醫述

元 程杏軒

徽州以黃山之秀,茂林修竹之盛,新安江水之利,自南宋以來,航運日興,經濟繁榮,手工業發達,人文蔚起。迄于明季,已成東南重鎮。產品之豐,文物之盛,字內名邑,難與其匹。然。其地缺鹽,因而取給于吾邑揚州。時揚地以鹽運關系,亦富甲天下,故徽、揚之來往益密,經濟文化交流,有唇齒相依之勢。明季徽人之旅揚者遂多,在揚行醫者亦多。

及于明末,北都淪亡,南都告警,將決於揚州一戰。時徽籍流寓吾揚者,多登運鹽船返裡避難。無何,揚州十日,凶渠多鐸屠城,居民瀕於絕跡矣。及至亂局敉平,首返揚州者,多數為徽人。入清,設安徽會館于南城,棟宇之廣,甲于眾會館。由是,徽俗之影響吾揚者益巨。以言文學藝術與科學技術,則關系尤深。乾、嘉之際,考據學盛興于東南,迄今學術界仍以戴、段、錢、王並稱。戴則皖人,王則揚人,而揚州之汪容甫、焦理堂、阮芸台諸先生,又與皖省人士互有影響。在藝術方面,揚州八怪之汪士慎、羅兩峰先生,均新安人;而懷寧鄧石如先生、涇縣包世臣先生,寓揚亦久,且對吾揚之書法篆刻,影響尤深。吾鄉吳讓之先生傳其法乳,後世常鄧、包、吳並稱,形成書法之一巨派。

揚州十日後,醫界首返揚城者,即曾經寓揚之徽籍程雲來先生。先生於順治間即輯《醫學分法類編》于吾揚,其後之著作,若《聖濟總錄纂要》、《金匱直解》等,又多著筆或刊刻于廣陵。

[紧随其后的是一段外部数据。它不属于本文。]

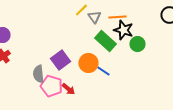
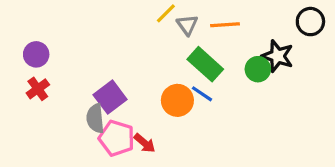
black star: (123, 30) -> (278, 56), moved
purple square: (60, 60) -> (110, 97), moved
blue line: (103, 71) -> (202, 94), moved

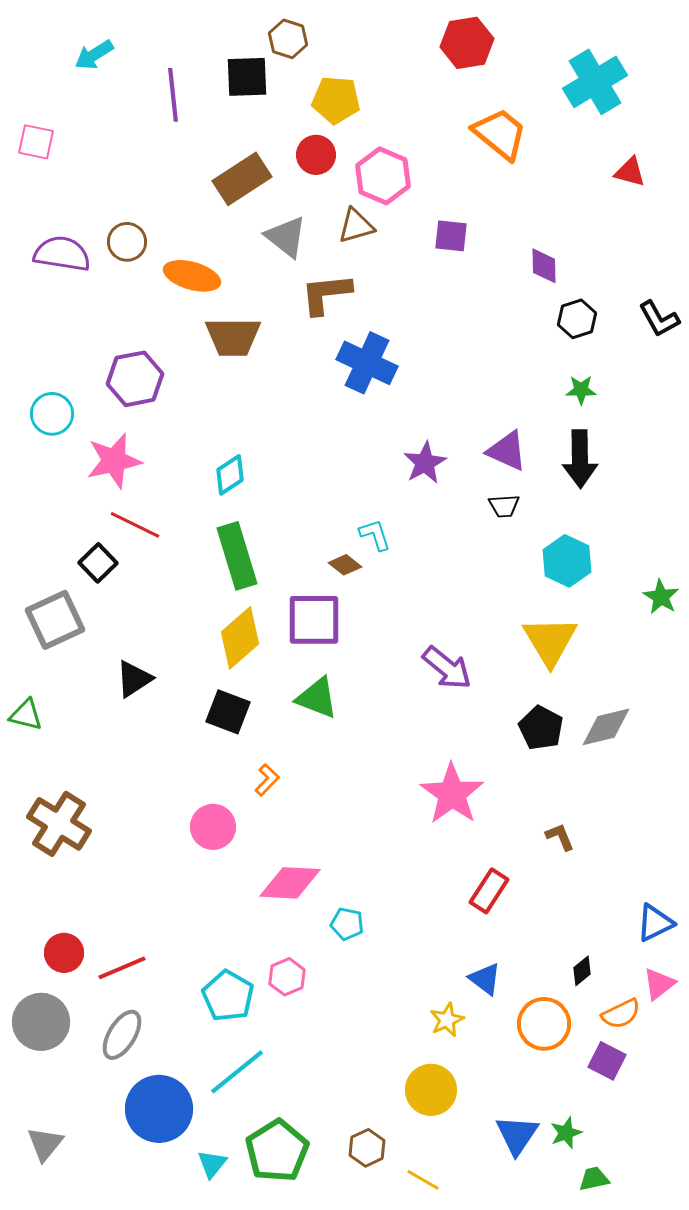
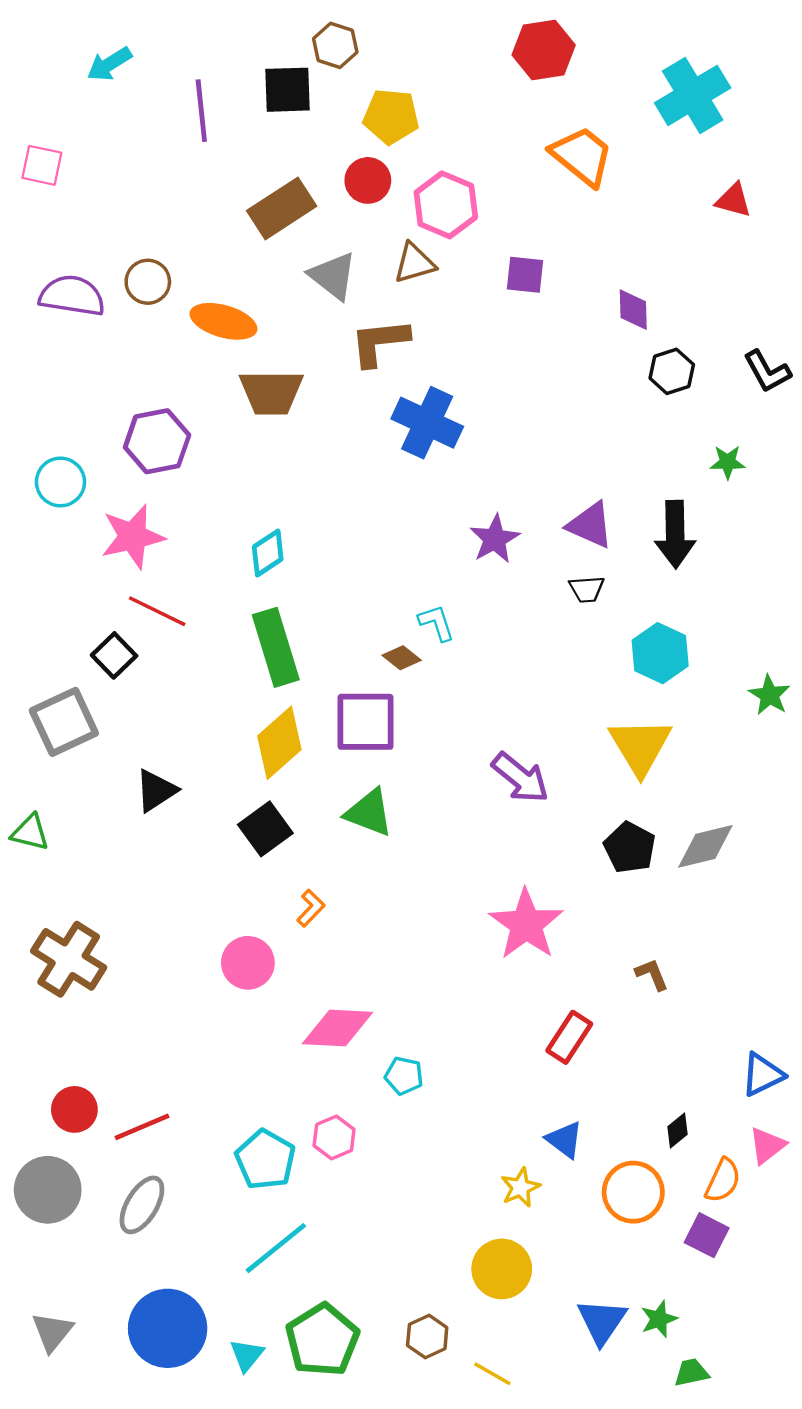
green star: (581, 390) -> (728, 462), moved
black square: (228, 712) -> (265, 829), turned 33
orange semicircle: (621, 1014) -> (723, 1180), turned -39
blue circle: (159, 1109) -> (168, 1328), moved

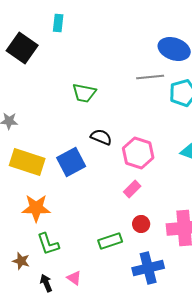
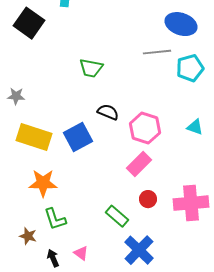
pink rectangle: (132, 189) -> (139, 164), size x1.4
green rectangle: (110, 241) -> (117, 216), turned 60
blue cross: (148, 268) -> (139, 250), moved, turned -32

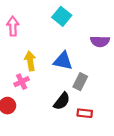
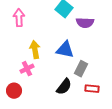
purple semicircle: (100, 41) -> (85, 23), moved
red rectangle: (85, 113) -> (92, 89), moved

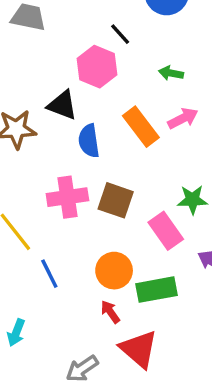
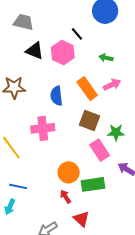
black triangle: (62, 105) -> (35, 51), moved
brown square: (116, 200) -> (89, 121), moved
blue line: (49, 274) -> (18, 186), moved, turned -54
red triangle: (139, 349) -> (81, 219), size x0.7

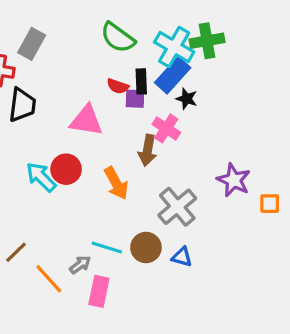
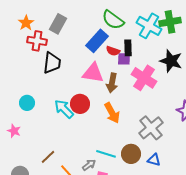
blue rectangle: (173, 75) -> (97, 41), moved
black star: (187, 99) -> (171, 61), moved, size x1.6
pink cross: (166, 128) -> (144, 78), size x1.4
brown arrow: (148, 150) -> (112, 83), moved

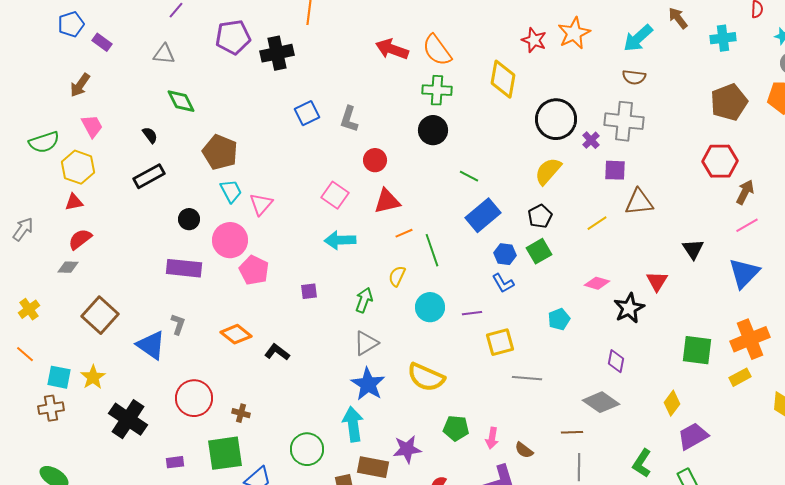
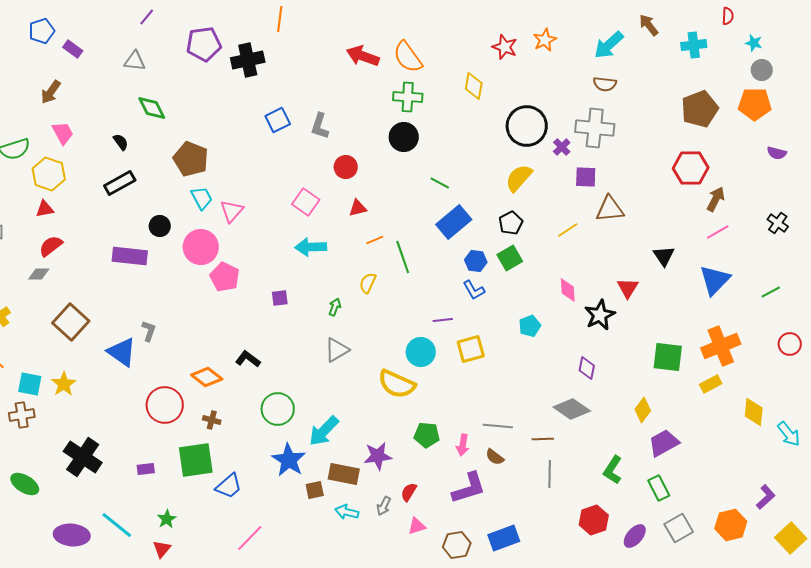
orange star: (574, 33) -> (545, 40), size x0.7
yellow diamond: (503, 79) -> (474, 86), size x0.7
red triangle: (387, 201) -> (358, 208), size x0.7
purple rectangle: (184, 268) -> (130, 256), moved
pink diamond: (597, 283) -> (568, 290), turned 70
green arrow: (364, 300) -> (335, 307), size x0.7
cyan circle: (430, 307) -> (421, 352), moved
orange diamond: (236, 334) -> (207, 377), moved
gray line: (527, 378) -> (498, 426), moved
blue star: (368, 384) -> (289, 460), moved
black cross: (128, 419) -> (83, 457), moved
cyan arrow: (353, 424) -> (324, 431), turned -128
green circle: (307, 449) -> (278, 409), moved

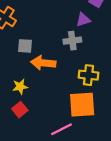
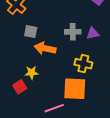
purple triangle: (83, 20) -> (93, 33), moved
yellow star: (20, 87) -> (32, 73), moved

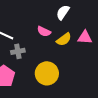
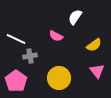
pink triangle: (85, 37) -> (97, 71), moved, turned 49
yellow semicircle: (64, 39) -> (94, 45), moved

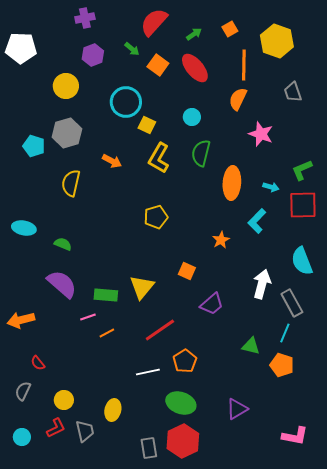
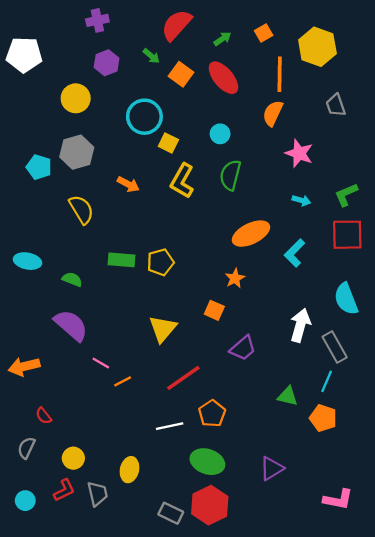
yellow semicircle: (71, 183) -> (81, 209), turned 136
orange ellipse: (232, 183) -> (251, 234), moved, turned 60
cyan arrow: (271, 187) -> (301, 200), moved
yellow pentagon: (156, 217) -> (160, 262), moved
orange star: (221, 240) -> (235, 278), moved
green rectangle: (106, 295) -> (121, 260), moved
pink line: (88, 317) -> (101, 363), turned 49
gray rectangle: (149, 448) -> (171, 513), turned -55

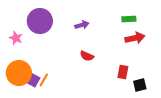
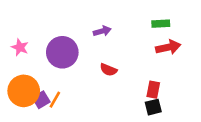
purple circle: (40, 21) -> (62, 52), moved
purple square: (33, 80) -> (41, 100), turned 32
black square: (140, 85) -> (153, 107), moved

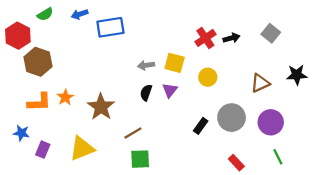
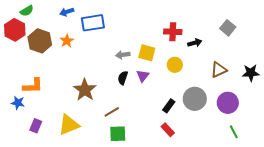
green semicircle: (45, 14) -> (27, 11), moved
red cross: (205, 38) -> (173, 32), turned 36
black arrow: (232, 38) -> (195, 43), moved
brown hexagon: (38, 62) -> (40, 41), moved
black star: (297, 75) -> (251, 73), moved
orange star: (65, 97) -> (67, 41), moved
blue star: (21, 133) -> (18, 103), moved
red rectangle: (236, 163) -> (168, 130), moved

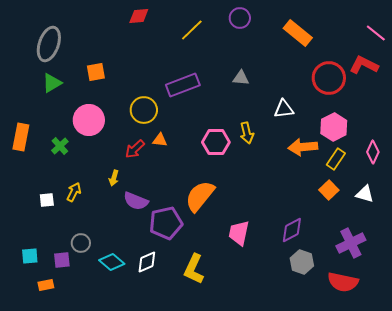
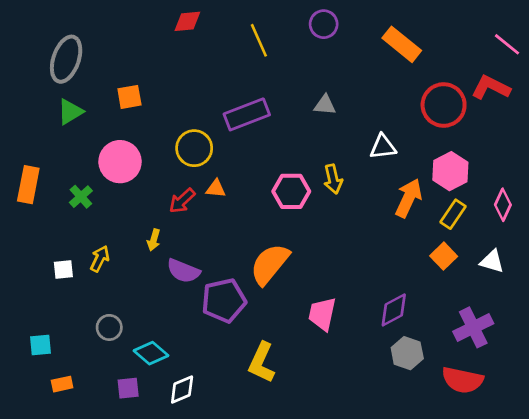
yellow line: (192, 30) -> (259, 40), turned -70
orange arrow: (303, 147) -> (409, 198), turned 120
purple square: (62, 260) -> (128, 388), moved
white diamond: (147, 262) -> (182, 389), moved

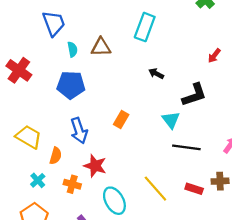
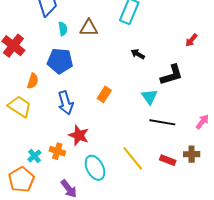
orange semicircle: (56, 156) -> (33, 81), moved
cyan cross: (38, 180) -> (34, 156), moved

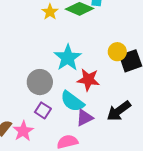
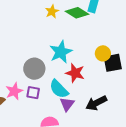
purple square: (43, 110) -> (33, 93), turned -32
purple triangle: (85, 118) -> (67, 104), turned -35
pink star: (23, 131) -> (14, 91), moved

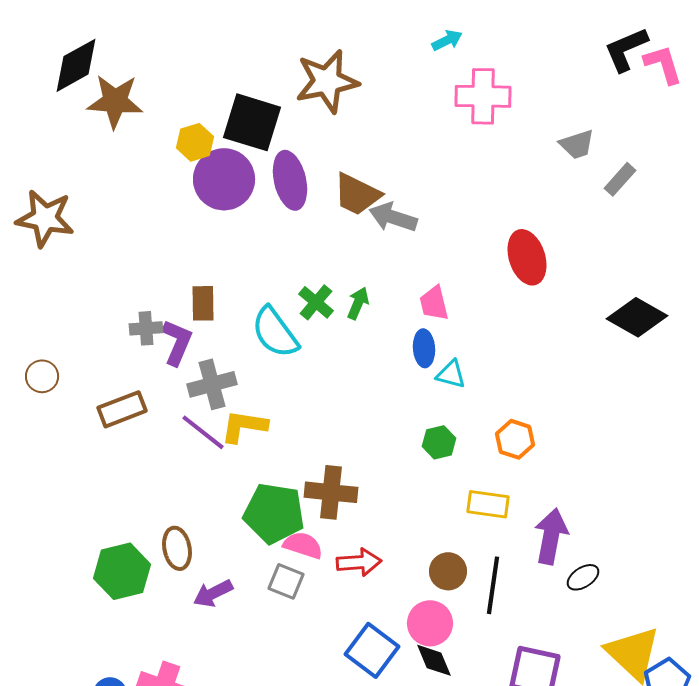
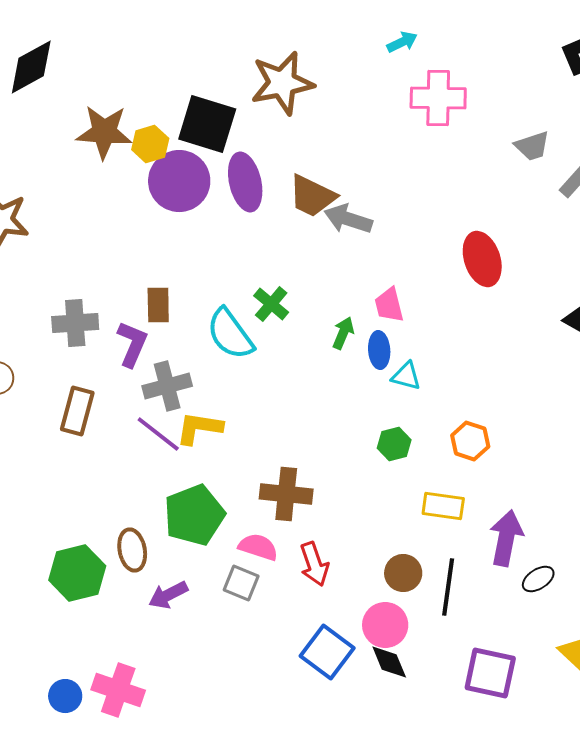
brown star: (115, 101) -> (104, 132), moved
green arrow: (358, 303) -> (343, 333), moved
gray cross: (146, 328) -> (75, 323), moved, size x1.4
brown rectangle: (122, 409) -> (77, 411), turned -54
green pentagon: (274, 513) -> (194, 515), moved, turned -30
red arrow: (359, 562) -> (314, 564), turned 75

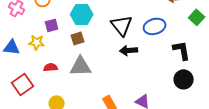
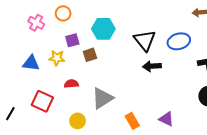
brown square: (78, 38) -> (90, 55), moved
gray triangle: (81, 66) -> (102, 98), moved, turned -30
red square: (23, 84) -> (42, 101), turned -30

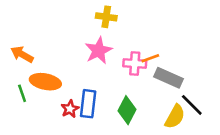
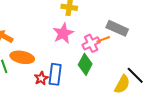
pink cross: (135, 63) -> (91, 43), turned -30
gray rectangle: (168, 78) -> (117, 28), moved
green diamond: (127, 110) -> (85, 64), moved

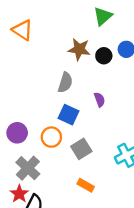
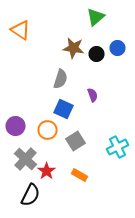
red star: (19, 194) -> (46, 171), moved

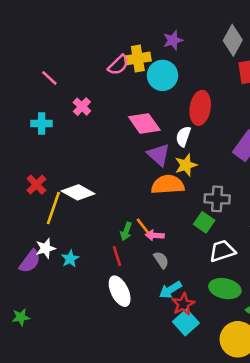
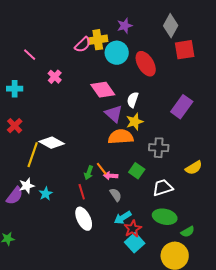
red ellipse: (200, 108) -> (146, 64), moved, turned -40
cyan cross: (42, 123) -> (15, 89), moved
red cross: (36, 185) -> (15, 126), moved
green square: (204, 222) -> (137, 171), moved

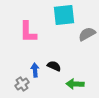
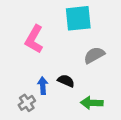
pink L-shape: (28, 32) -> (34, 39), turned 30
gray semicircle: (87, 34) -> (94, 55), moved

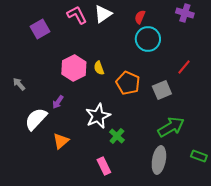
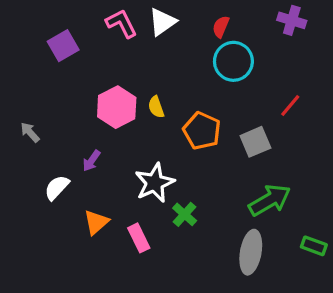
white semicircle: (36, 119) -> (57, 188), size x0.7
pink rectangle: (104, 166) -> (139, 238), moved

故新安程氏之醫學,影響于揚州者至深。雲來先生,當與《醫述》輯者為同族。

程杏軒先生,歙之飽學士,亦名醫也。既胸羅四部,又博極醫書,精於考據,乃刺取醫藥要言,編為《醫述》。其取舍甚精,由博返約。手此一篇,可無餘蘊矣。

《醫述》雖系輯錄,然無一字無來歷,無一字無出處。其文位元組略處與原作相較,義達真存,使人心折。雖多刺取已刻者,亦廣收皖南未刻之稿,眾多事後佚失的著錄,賴此得以流傳,厥功甚偉。東瀛丹波元堅雖亦曾有《雜病廣要》之輯,然終不若程氏節取之精。故當日此書出後,揚地醫家爭相購誦。惜問世不久版即散失,後雖複刊于漢上,然流傳終不甚廣。學人求之,每不易得。吾家數世研醫,每仗此書為主要參考。丁丑,中日戰起,揚城告警。鑒庭奉嚴命,避地北湖,僅攜醫書三部隨行。一為《本草綱目》,一為《証治匯補》,一即《醫述》也,備此三書,足資參考。舉此一例,可証此書文獻價值之崇高矣。

今安徽省衛生廳與安徽科技出版社,共謀校點重印此書,索跋于予,故診縷書之,不知有當於命意否。方今吾道待昌,得書不易。文以載道,書缺道將失傳,故翻印醫籍乃當務之急。若《醫述》乃最切實用之書也。此書一出,對醫家參考,患者保健,均有裨益,實為值得記載之大事,故奮筆書後,以示稱頌。